*MAKASSAR,-Ungkap Fakta - Profesi wartawan di era digital dituntut lebih dari sekadar mampu menulis. Setiap insan pers wajib membekali diri dengan ilmu dasar jurnalistik dan menjaga Kode Etik Jurnalistik agar tetap profesional.(27/6/2026)
Hal itu ditegaskan Ketua Bidang Pendidikan dan Pelatihan DPP Asosiasi Keluarga Pers Indonesia, Andre Hariyanto, CFNLP, CMST, CLMA, CT, dalam tulisannya berjudul "Wartawan Harus Berilmu dan Beretika".
"Seorang Wartawan dan Jurnalis Wajib Membekali Diri dengan Ilmu Dasar - Dasar Jurnalistik dan Menjaga Kode Etik Jurnalistik dalam menjalankan tugasnya agar profesional," tulis Andre.
Menurutnya, di tengah kecepatan informasi digital, masyarakat membutuhkan berita yang akurat, berimbang, dan dapat dipercaya. Karena itu, wartawan tidak hanya dituntut pandai menulis, tetapi juga harus memahami prinsip verifikasi dan keberimbangan.
"Menjadi wartawan bukan sekadar memiliki kartu identitas pers atau media.

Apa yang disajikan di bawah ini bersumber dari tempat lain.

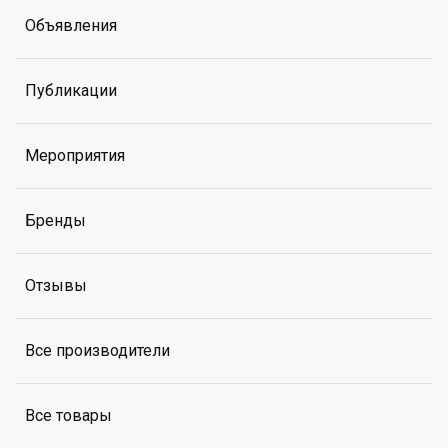
Объявления
Публикации
Мероприятия
Бренды
Отзывы
Все производители
Все товары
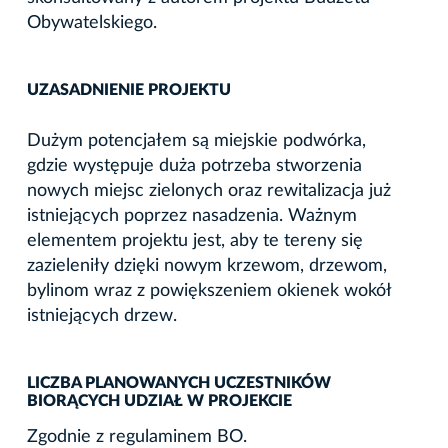
Obywatelskiego.
UZASADNIENIE PROJEKTU
Dużym potencjałem są miejskie podwórka,
gdzie występuje duża potrzeba stworzenia
nowych miejsc zielonych oraz rewitalizacja już
istniejących poprzez nasadzenia. Ważnym
elementem projektu jest, aby te tereny się
zazieleniły dzięki nowym krzewom, drzewom,
bylinom wraz z powiększeniem okienek wokół
istniejących drzew.
LICZBA PLANOWANYCH UCZESTNIKÓW
BIORĄCYCH UDZIAŁ W PROJEKCIE
Zgodnie z regulaminem BO.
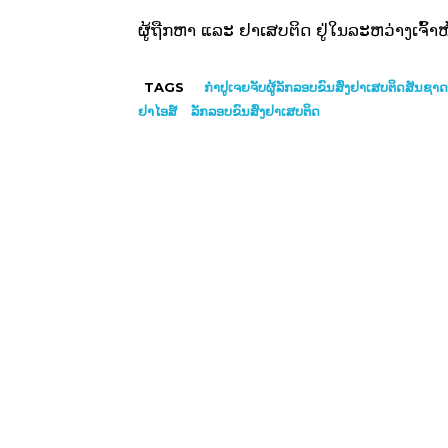
ຜູ້ຖືກຫາ ແລະ ຢາເສບຕິດ ຢູ່ໃນລະຫວ່າງເຈົ້
TAGS
ກຳປູເຈຍຈັບຜູ້ລັກລອບຂົນສົ່ງຢາເສບຕິດສັນຊາ
ຢາໄອສ໌
ລັກລອບຂົນສົ່ງຢາເສບຕິດ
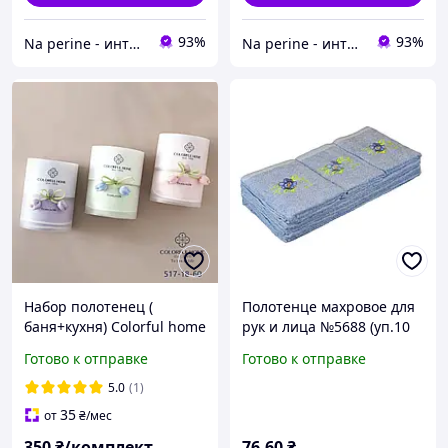
93%
93%
Na perine - интернет-магазин постельного белья и домашнего текстиля
Na perine - интернет-магазин постельного белья и домашнего текстиля
Набор полотенец (
Полотенце махровое для
баня+кухня) Colorful home
рук и лица №5688 (уп.10
шт) Цена за 1 шт
Готово к отправке
Готово к отправке
5.0
(1)
35
от
₴
/мес
350
₴/комплект
76
.60
₴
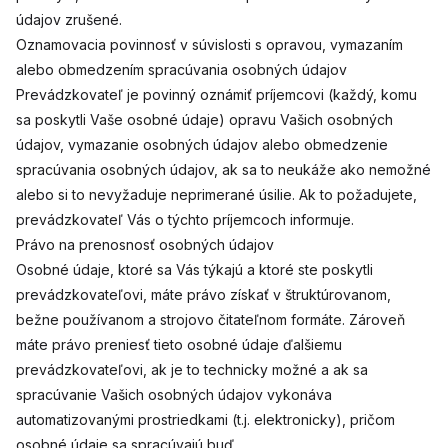
údajov zrušené.
Oznamovacia povinnosť v súvislosti s opravou, vymazaním
alebo obmedzením spracúvania osobných údajov
Prevádzkovateľ je povinný oznámiť príjemcovi (každý, komu
sa poskytli Vaše osobné údaje) opravu Vašich osobných
údajov, vymazanie osobných údajov alebo obmedzenie
spracúvania osobných údajov, ak sa to neukáže ako nemožné
alebo si to nevyžaduje neprimerané úsilie. Ak to požadujete,
prevádzkovateľ Vás o týchto príjemcoch informuje.
Právo na prenosnosť osobných údajov
Osobné údaje, ktoré sa Vás týkajú a ktoré ste poskytli
prevádzkovateľovi, máte právo získať v štruktúrovanom,
bežne používanom a strojovo čitateľnom formáte. Zároveň
máte právo preniesť tieto osobné údaje ďalšiemu
prevádzkovateľovi, ak je to technicky možné a ak sa
spracúvanie Vašich osobných údajov vykonáva
automatizovanými prostriedkami (t.j. elektronicky), pričom
osobné údaje sa spracúvajú buď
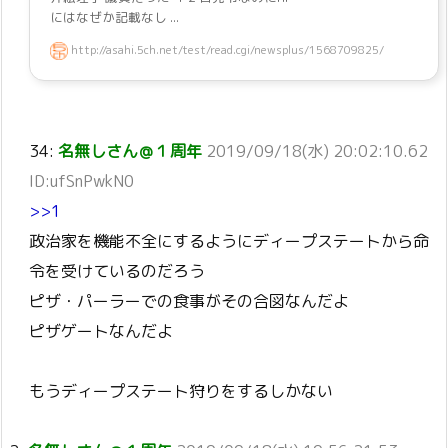
にはなぜか記載なし ...
http://asahi.5ch.net/test/read.cgi/newsplus/1568709825/
34:
名無しさん＠１周年
2019/09/18(水) 20:02:10.62
ID:ufSnPwkN0
>>1
政治家を機能不全にするようにディープステートから命
令を受けているのだろう
ピザ・パーラーでの食事がその合図なんだよ
ピザゲートなんだよ
もうディープステート狩りをするしかない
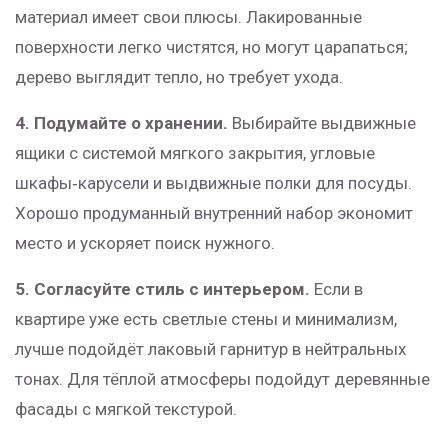
материал имеет свои плюсы. Лакированные
поверхности легко чистятся, но могут царапаться;
дерево выглядит тепло, но требует ухода.
4. Подумайте о хранении.
Выбирайте выдвижные
ящики с системой мягкого закрытия, угловые
шкафы‑карусели и выдвижные полки для посуды.
Хорошо продуманный внутренний набор экономит
место и ускоряет поиск нужного.
5. Согласуйте стиль с интерьером.
Если в
квартире уже есть светлые стены и минимализм,
лучше подойдёт лаковый гарнитур в нейтральных
тонах. Для тёплой атмосферы подойдут деревянные
фасады с мягкой текстурой.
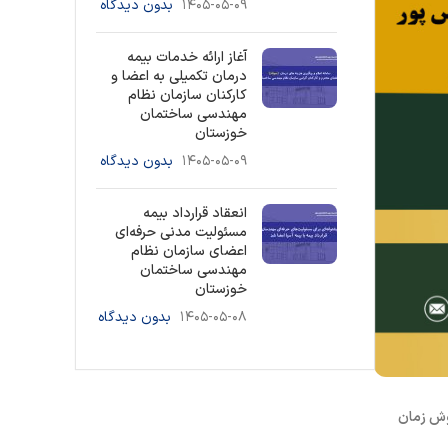
۱۴۰۵-۰۵-۰۹
بدون دیدگاه
آغاز ارائه خدمات بیمه
درمان تکمیلی به اعضا و
کارکنان سازمان نظام
مهندسی ساختمان
خوزستان
۱۴۰۵-۰۵-۰۹
بدون دیدگاه
انعقاد قرارداد بیمه
مسئولیت مدنی حرفه‌ای
اعضای سازمان نظام
مهندسی ساختمان
خوزستان
۱۴۰۵-۰۵-۰۸
بدون دیدگاه
وش زمان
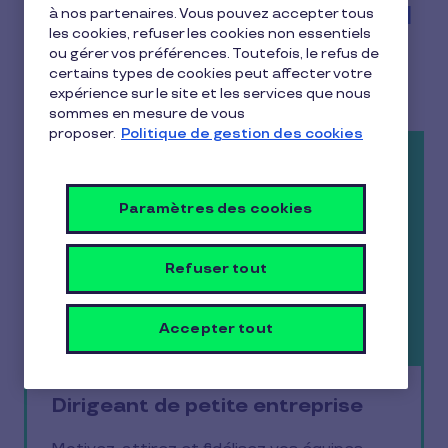
à nos partenaires. Vous pouvez accepter tous
Pau
les cookies, refuser les cookies non essentiels
ou gérer vos préférences. Toutefois, le refus de
certains types de cookies peut affecter votre
expérience sur le site et les services que nous
sommes en mesure de vous
proposer.
Politique de gestion des cookies
Paramètres des cookies
Refuser tout
Accepter tout
Dirigeant de petite entreprise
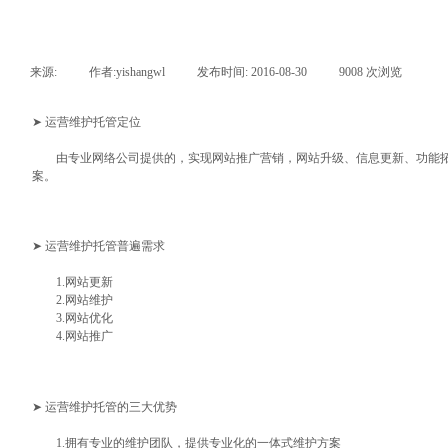
来源:
|
作者:
yishangwl
|
发布时间:
2016-08-30
|
9008
次浏览
|
➤ 运营维护托管定位
由专业网络公司提供的，实现网站推广营销，网站升级、信息更新、功能拓展
案。
➤ 运营维护托管普遍需求
1.网站更新
2.网站维护
3.网站优化
4.网站推广
➤ 运营维护托管的三大优势
1.拥有专业的维护团队，提供专业化的一体式维护方案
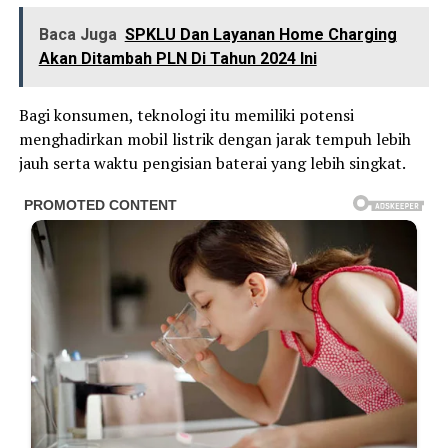
Baca Juga
SPKLU Dan Layanan Home Charging
Akan Ditambah PLN Di Tahun 2024 Ini
Bagi konsumen, teknologi itu memiliki potensi
menghadirkan mobil listrik dengan jarak tempuh lebih
jauh serta waktu pengisian baterai yang lebih singkat.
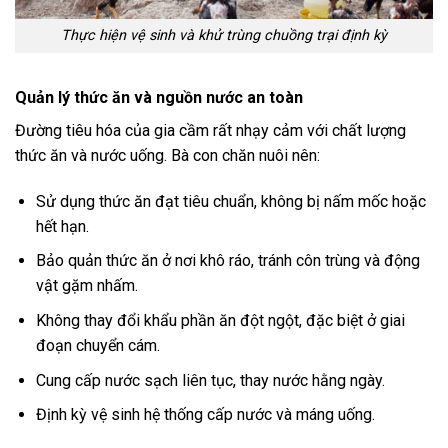
Thực hiện vệ sinh và khử trùng chuồng trại định kỳ
Quản lý thức ăn và nguồn nước an toàn
Đường tiêu hóa của gia cầm rất nhạy cảm với chất lượng
thức ăn và nước uống. Bà con chăn nuôi nên:
Sử dụng thức ăn đạt tiêu chuẩn, không bị nấm mốc hoặc
hết hạn.
Bảo quản thức ăn ở nơi khô ráo, tránh côn trùng và động
vật gặm nhấm.
Không thay đổi khẩu phần ăn đột ngột, đặc biệt ở giai
đoạn chuyển cám.
Cung cấp nước sạch liên tục, thay nước hằng ngày.
Định kỳ vệ sinh hệ thống cấp nước và máng uống.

Profesi ini mengemban tanggung jawab besar sebagai penyampai informasi kepada publik," tegasnya.
Andre mengingatkan, kesalahan dalam menyajikan berita dapat menimbulkan kesalahpahaman hingga merugikan pihak tertentu. Salah satu bentuk pelanggaran yang sering terjadi adalah penayangan foto atau identitas seseorang tanpa konfirmasi terlebih dahulu.
Kode Etik Jurnalistik Pasal 3 menegaskan, wartawan Indonesia selalu menguji informasi, memberitakan secara berimbang, serta tidak mencampurkan fakta dan opini yang menghakimi.
"Jurnalis yang profesional tidak mencari 'jubir' sendiri. Tugasnya adalah konfirmasi langsung ke pihak yang diberitakan. Harkat dan martabat seseorang tidak bisa dibeli dengan uang, dan juga tidak bisa dipulihkan hanya dengan kata 'maaf' atau take down," pungkasnya.